» **What the task asks**
Please count the lines below that contain the word "till", and reply with that number alone.

» **Extracted information**

Segment Open

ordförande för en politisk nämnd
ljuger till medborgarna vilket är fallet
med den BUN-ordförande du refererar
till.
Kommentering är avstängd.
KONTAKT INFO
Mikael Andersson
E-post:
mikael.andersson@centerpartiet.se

Segment Closed
Segment Open

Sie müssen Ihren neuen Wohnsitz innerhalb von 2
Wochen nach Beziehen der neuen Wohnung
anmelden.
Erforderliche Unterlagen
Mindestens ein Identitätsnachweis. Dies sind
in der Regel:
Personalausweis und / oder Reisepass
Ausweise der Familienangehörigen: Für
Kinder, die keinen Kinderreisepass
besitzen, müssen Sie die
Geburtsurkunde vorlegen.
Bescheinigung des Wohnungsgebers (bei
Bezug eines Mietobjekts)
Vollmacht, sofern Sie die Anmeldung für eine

Segment Closed

» **Result**
2